Le BRICS devient un outil fondamental dans l’affrontement caractérisant la crise centrale du Système, bien plus qu’une alternative à l’ordre ancien qui s’effondre qu’il pouvait prétendre être à ses débuts. Avec ce point de vue, nous divergeons de ces analyses qui font du BRICS l’institution alternative à celle du bloc BAO, comme nous divergeons tout aussi radicalement de ceux qui mettaient en doute sa cohésion et sa durée au nom de leur seule analyse économiste. Comme le constate Lavrov, le BRICS est une entreprise géopolitique, mais elle n’est pas là pour faire perdurer cette fonction puisque la géopolitique n’a plus guère d’importance, mais pour se référer à cette force de rangement ancienne qu’est cette même géopolitique, à laquelle répond la prépondérance US. Ainsi se fait l’attaque (du BRICS) contre la prépondérance US, grâce à cet outil obsolescent d’un rangement géopolitique mais encore efficace pour ceux qui croient encore au rangement géopolitique, qui est une manifestation en perdition des conceptions de puissance déchaînée des USA. Nous soutenons l’explication selon laquelle, pour nous, le BRICS, n’est pas l’instrument de l’avenir, soit d’une puissance à venir, soit d’une structure de puissance à venir, parce que l’avenir dépend de bien trop de facteurs étrangers puissants à cette logique pour qu’elle puisse être organisée par un seul composant. Non, le rôle principal du BRICS, malgré ce qu’en veulent ses membres, est bien celui que perçoivent les USA, – leur paranoïa étant finalement la règle de fonctionnement du Système : le BRICS formé pour porter une attaque puissante contre le Système dont dépend les USA, et le bloc BAO d’une façon générale.
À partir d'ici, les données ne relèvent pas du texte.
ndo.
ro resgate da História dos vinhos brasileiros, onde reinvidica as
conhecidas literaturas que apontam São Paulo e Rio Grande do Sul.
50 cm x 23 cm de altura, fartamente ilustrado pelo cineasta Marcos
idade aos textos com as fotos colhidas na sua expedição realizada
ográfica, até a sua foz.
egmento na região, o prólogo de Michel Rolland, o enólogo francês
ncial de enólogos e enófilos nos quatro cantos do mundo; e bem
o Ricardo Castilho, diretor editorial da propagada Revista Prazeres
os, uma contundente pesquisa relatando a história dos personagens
C'est un rôle fondamental,n qui justifie toute l'importance qu'on accorde au BRIUCS.

Le BRIC devenu BRICS est d’un intérêt prodigieux, surtout parce qu’il porte en lui le destin fatal du G20. Le G20 était une extension du G8 pour offrir avec condescendance un strapontin à quelques “émergents” avec lesquels il était de bonne politique de montrer une politesse convenue ; à partir de l’automne 2008, il est devenu la bouée de sauvetage du bloc BAO, enterrant le G8 pour l’occasion, les pays américanistes-occidentalistes trouvant soudain bien du charme aux “émergents” chargés brusquement des vertus de la puissance économique et pouvant éventuellement participer au sauvetage du Système ; désormais, le G20 est sur la voie de son naufrage dans l’indifférence, le BRIC devenu BRICS ayant montré que les “émergents” entendaient s’organiser eux-mêmes. Le BRICS commence donc à être nommé “G5” par les américanistes-occidentalistes, signe du respect nouveau qu’ils éprouvent pour lui, et de l’espoir qu’avec cet numérotation très américaniste-occidentaliste il s’inscrira à son rang dans la structure américaniste-occidentaliste. Cet espoir n’a strictement aucune raison d’être.